During adipogenesis induced in vitro, TSHR expression is upregulated17 but this feature is not unique to pre-adipocytes from TAO or even confined to the orbit.8,18 The difference between the results of these studies and ours is probably because of the in vitro versus in vivo nature of the tissues. Our findings confirm results obtained by quantitative PCR analysis of in vivo tissues, in which TSHR transcripts were detected only in TAO orbital fat and cervical fat from GD patients; all other human tissues tested were at the limit of detection.
Our results showed that the number of TSHR+ cells in EOM is particularly high in early TAO. This observation, as in the study of Wakelkamp et al19 where the TSHR mRNA in orbital fat was observed in the active stage but lost in inactive TAO, lends support for TSHR being a primary element for the initiation of TAO.
We did not observe any significant correlation between the number of TSHR+ cells and the CAS, but the large majority of our patients had biopsies at the chronic stage of the disease.
However, on the basis of the Rundle’s curve20 of disease activity, the negative correlation observed between the reduction in the number of TSHR+ cells and the duration of TAO might suggest a possible relation between the number of TSHR+ cells and the early phase of TAO usually characterised by a high inflammatory activity.
Most of our TAO patients were treated with corticosteroids or by radiation; only three patients did not receive any medication. We cannot exclude the possible influence of anti-inflammatory therapy on TSHR expression in EOMs. However, all four of the patients with a non-thyroidal orbital inflammation have been treated with corticosteroids for several months, and none of them display any TSHR immunoreactivity. Location of the biopsy in the EOM might also influence TSHR expression, but multiple biopsies in the same orbit are impossible to obtain because of ethical constraints.
The low correlation between the number of TSHR+ cells in EOM and the TRAB serum rate at the time of EOM biopsy might be explained by the fact that the EOM biopsies were mainly obtained at the late chronic stage of TAO. During long term treatment serum TRAB values decline in most patients, but the extent of the decline varied substantially.21–23
Gerding et al observed a strong correlation between TSI and TBII in the serum and TAO activity, assessed with CAS, but only in patients with ophthalmopathy of short duration.24
These authors related a significant correlation between TSI/TBII and severity of proptosis and of soft tissue involvement. Our results were consistent with those of Gerding et al,24 since we observed at the initial diagnosis of TAO a high correlation between the TRAB level and its severity stage.
Our data did not show a greater disease severity in male or in older patients as previously reported by several authors,25,26 and we did not observe any sex or age influence on the number of TSHR+ cells in EOM. However, women showed a significantly higher level of TRAB at the beginning of the eye disease, without any relation with smoking, age, or thyroid disease.

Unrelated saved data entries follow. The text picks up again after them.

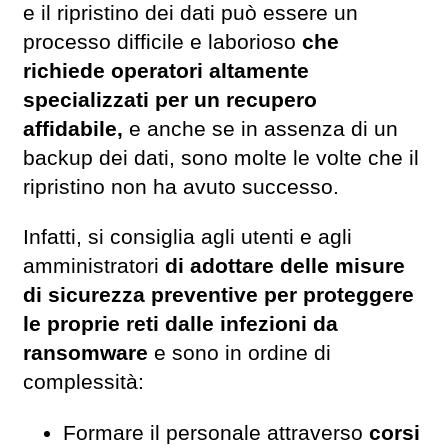
e il ripristino dei dati può essere un
processo difficile e laborioso
che
richiede operatori altamente
specializzati per un recupero
affidabile,
e anche se in assenza di un
backup dei dati, sono molte le volte che il
ripristino non ha avuto successo.
Infatti, si consiglia agli utenti e agli
amministratori
di adottare delle misure
di sicurezza preventive per proteggere
le proprie reti dalle infezioni da
ransomware
e sono in ordine di
complessità:
Formare il personale attraverso
corsi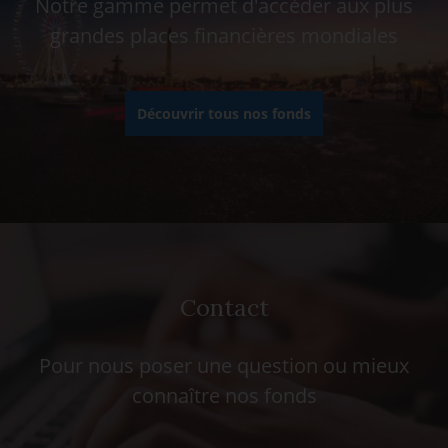
Notre gamme permet d'accéder aux plus
grandes places financières mondiales
Découvrir tous nos fonds
Contact
Pour nous poser une question ou mieux
connaître nos fonds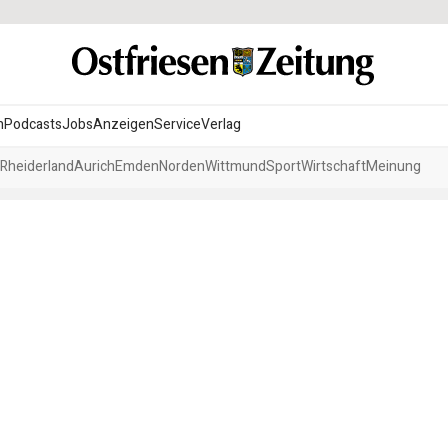
n
Podcasts
Jobs
Anzeigen
Service
Verlag
Rheiderland
Aurich
Emden
Norden
Wittmund
Sport
Wirtschaft
Meinung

With the absence of any TSHR immunostaining in the EOM specimens from the patients with non-thyroid orbital inflammation and from one patient with non-Basedow thyroid dysfunction, we might confirm the specificity of TSHR in TAO.
Ocular manifestations of TAO are well known; however, their clinical picture can be highly variable. The diagnosis may easily be overlooked especially in the early stage, in unilateral, and/or asymmetric TAO cases as well as in the absence of thyroid dysfunction. TSHR immunoreactivity testing might become a useful additional method to differentiate TAO from other inflammatory orbital conditions.
In conclusion, until now our study is the largest study of TAO biopsies and it brings strong evidence that TSHR protein is present in the orbit and is specific for TAO. All the results corroborate the important and specific role of TSHR expression in the orbital tissues and of TRAB for the early process of TAO pathogenesis.